■ Your instructions: Give the records below again, exactly as they appear.

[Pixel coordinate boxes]
■ ■ ■ ■ ■

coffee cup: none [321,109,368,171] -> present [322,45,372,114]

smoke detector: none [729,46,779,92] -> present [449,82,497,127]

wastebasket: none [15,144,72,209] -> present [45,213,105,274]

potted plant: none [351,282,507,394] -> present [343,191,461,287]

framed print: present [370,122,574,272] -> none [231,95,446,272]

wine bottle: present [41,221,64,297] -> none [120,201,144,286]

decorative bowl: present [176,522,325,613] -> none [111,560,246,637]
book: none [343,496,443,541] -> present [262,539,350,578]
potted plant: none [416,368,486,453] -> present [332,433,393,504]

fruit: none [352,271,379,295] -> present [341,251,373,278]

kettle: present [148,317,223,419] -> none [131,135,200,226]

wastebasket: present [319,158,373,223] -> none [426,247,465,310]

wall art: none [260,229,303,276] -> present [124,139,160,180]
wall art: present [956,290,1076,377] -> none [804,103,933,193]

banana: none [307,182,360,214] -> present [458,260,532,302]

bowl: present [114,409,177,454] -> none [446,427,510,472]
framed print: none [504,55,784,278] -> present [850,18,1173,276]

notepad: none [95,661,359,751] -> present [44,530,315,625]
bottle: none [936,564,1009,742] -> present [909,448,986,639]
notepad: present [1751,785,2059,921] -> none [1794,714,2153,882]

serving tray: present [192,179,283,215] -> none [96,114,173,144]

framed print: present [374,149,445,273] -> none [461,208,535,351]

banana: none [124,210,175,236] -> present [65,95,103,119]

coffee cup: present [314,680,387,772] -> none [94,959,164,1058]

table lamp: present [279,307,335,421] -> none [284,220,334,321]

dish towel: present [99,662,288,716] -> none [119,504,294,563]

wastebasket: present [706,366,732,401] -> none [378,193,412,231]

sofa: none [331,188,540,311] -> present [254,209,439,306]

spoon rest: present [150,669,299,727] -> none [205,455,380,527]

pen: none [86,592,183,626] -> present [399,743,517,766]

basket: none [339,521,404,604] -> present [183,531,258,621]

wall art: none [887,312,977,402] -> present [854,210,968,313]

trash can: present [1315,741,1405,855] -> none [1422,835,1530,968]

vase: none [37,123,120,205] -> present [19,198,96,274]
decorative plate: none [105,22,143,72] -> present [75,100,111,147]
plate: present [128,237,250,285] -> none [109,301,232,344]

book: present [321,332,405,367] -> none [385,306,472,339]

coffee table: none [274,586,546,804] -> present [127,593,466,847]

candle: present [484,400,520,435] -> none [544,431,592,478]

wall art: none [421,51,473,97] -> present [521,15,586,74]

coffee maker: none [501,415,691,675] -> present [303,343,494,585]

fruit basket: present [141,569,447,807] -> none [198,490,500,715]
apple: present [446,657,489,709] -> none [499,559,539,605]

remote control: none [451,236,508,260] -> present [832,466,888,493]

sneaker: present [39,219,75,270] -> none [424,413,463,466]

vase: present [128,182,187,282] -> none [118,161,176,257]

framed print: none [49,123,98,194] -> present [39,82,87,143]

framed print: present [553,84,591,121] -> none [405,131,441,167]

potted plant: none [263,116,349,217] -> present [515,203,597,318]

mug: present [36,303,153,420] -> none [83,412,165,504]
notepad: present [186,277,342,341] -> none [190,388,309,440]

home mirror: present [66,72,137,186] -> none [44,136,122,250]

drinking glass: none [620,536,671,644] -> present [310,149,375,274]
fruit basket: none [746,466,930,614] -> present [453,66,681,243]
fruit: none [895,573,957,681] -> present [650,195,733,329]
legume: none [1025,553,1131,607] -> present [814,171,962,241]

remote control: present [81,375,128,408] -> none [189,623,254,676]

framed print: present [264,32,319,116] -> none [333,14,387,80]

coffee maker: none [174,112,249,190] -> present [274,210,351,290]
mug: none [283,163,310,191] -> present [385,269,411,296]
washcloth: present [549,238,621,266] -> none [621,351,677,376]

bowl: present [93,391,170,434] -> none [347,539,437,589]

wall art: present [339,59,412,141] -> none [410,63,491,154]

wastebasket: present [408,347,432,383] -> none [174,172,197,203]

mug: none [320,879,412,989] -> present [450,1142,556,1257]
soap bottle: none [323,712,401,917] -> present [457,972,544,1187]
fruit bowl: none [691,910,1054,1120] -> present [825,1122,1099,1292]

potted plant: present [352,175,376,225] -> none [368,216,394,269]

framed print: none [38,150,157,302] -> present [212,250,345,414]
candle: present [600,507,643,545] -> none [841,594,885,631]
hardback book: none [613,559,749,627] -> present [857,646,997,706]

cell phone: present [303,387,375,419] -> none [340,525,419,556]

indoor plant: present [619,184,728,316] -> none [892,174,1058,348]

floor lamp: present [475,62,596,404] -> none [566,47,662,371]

■ ■ ■ ■ ■

■ Exercise solution:
coffee cup: none [321,109,368,171] -> present [322,45,372,114]

smoke detector: none [729,46,779,92] -> present [449,82,497,127]

wastebasket: none [15,144,72,209] -> present [45,213,105,274]

potted plant: none [351,282,507,394] -> present [343,191,461,287]

framed print: present [370,122,574,272] -> none [231,95,446,272]

wine bottle: present [41,221,64,297] -> none [120,201,144,286]

decorative bowl: present [176,522,325,613] -> none [111,560,246,637]
book: none [343,496,443,541] -> present [262,539,350,578]
potted plant: none [416,368,486,453] -> present [332,433,393,504]

fruit: none [352,271,379,295] -> present [341,251,373,278]

kettle: present [148,317,223,419] -> none [131,135,200,226]

wastebasket: present [319,158,373,223] -> none [426,247,465,310]

wall art: none [260,229,303,276] -> present [124,139,160,180]
wall art: present [956,290,1076,377] -> none [804,103,933,193]

banana: none [307,182,360,214] -> present [458,260,532,302]

bowl: present [114,409,177,454] -> none [446,427,510,472]
framed print: none [504,55,784,278] -> present [850,18,1173,276]

notepad: none [95,661,359,751] -> present [44,530,315,625]
bottle: none [936,564,1009,742] -> present [909,448,986,639]
notepad: present [1751,785,2059,921] -> none [1794,714,2153,882]

serving tray: present [192,179,283,215] -> none [96,114,173,144]

framed print: present [374,149,445,273] -> none [461,208,535,351]

banana: none [124,210,175,236] -> present [65,95,103,119]

coffee cup: present [314,680,387,772] -> none [94,959,164,1058]

table lamp: present [279,307,335,421] -> none [284,220,334,321]

dish towel: present [99,662,288,716] -> none [119,504,294,563]

wastebasket: present [706,366,732,401] -> none [378,193,412,231]

sofa: none [331,188,540,311] -> present [254,209,439,306]

spoon rest: present [150,669,299,727] -> none [205,455,380,527]

pen: none [86,592,183,626] -> present [399,743,517,766]

basket: none [339,521,404,604] -> present [183,531,258,621]

wall art: none [887,312,977,402] -> present [854,210,968,313]

trash can: present [1315,741,1405,855] -> none [1422,835,1530,968]

vase: none [37,123,120,205] -> present [19,198,96,274]
decorative plate: none [105,22,143,72] -> present [75,100,111,147]
plate: present [128,237,250,285] -> none [109,301,232,344]

book: present [321,332,405,367] -> none [385,306,472,339]

coffee table: none [274,586,546,804] -> present [127,593,466,847]

candle: present [484,400,520,435] -> none [544,431,592,478]

wall art: none [421,51,473,97] -> present [521,15,586,74]

coffee maker: none [501,415,691,675] -> present [303,343,494,585]

fruit basket: present [141,569,447,807] -> none [198,490,500,715]
apple: present [446,657,489,709] -> none [499,559,539,605]

remote control: none [451,236,508,260] -> present [832,466,888,493]

sneaker: present [39,219,75,270] -> none [424,413,463,466]

vase: present [128,182,187,282] -> none [118,161,176,257]

framed print: none [49,123,98,194] -> present [39,82,87,143]

framed print: present [553,84,591,121] -> none [405,131,441,167]

potted plant: none [263,116,349,217] -> present [515,203,597,318]

mug: present [36,303,153,420] -> none [83,412,165,504]
notepad: present [186,277,342,341] -> none [190,388,309,440]

home mirror: present [66,72,137,186] -> none [44,136,122,250]

drinking glass: none [620,536,671,644] -> present [310,149,375,274]
fruit basket: none [746,466,930,614] -> present [453,66,681,243]
fruit: none [895,573,957,681] -> present [650,195,733,329]
legume: none [1025,553,1131,607] -> present [814,171,962,241]

remote control: present [81,375,128,408] -> none [189,623,254,676]

framed print: present [264,32,319,116] -> none [333,14,387,80]

coffee maker: none [174,112,249,190] -> present [274,210,351,290]
mug: none [283,163,310,191] -> present [385,269,411,296]
washcloth: present [549,238,621,266] -> none [621,351,677,376]

bowl: present [93,391,170,434] -> none [347,539,437,589]

wall art: present [339,59,412,141] -> none [410,63,491,154]

wastebasket: present [408,347,432,383] -> none [174,172,197,203]

mug: none [320,879,412,989] -> present [450,1142,556,1257]
soap bottle: none [323,712,401,917] -> present [457,972,544,1187]
fruit bowl: none [691,910,1054,1120] -> present [825,1122,1099,1292]

potted plant: present [352,175,376,225] -> none [368,216,394,269]

framed print: none [38,150,157,302] -> present [212,250,345,414]
candle: present [600,507,643,545] -> none [841,594,885,631]
hardback book: none [613,559,749,627] -> present [857,646,997,706]

cell phone: present [303,387,375,419] -> none [340,525,419,556]

indoor plant: present [619,184,728,316] -> none [892,174,1058,348]

floor lamp: present [475,62,596,404] -> none [566,47,662,371]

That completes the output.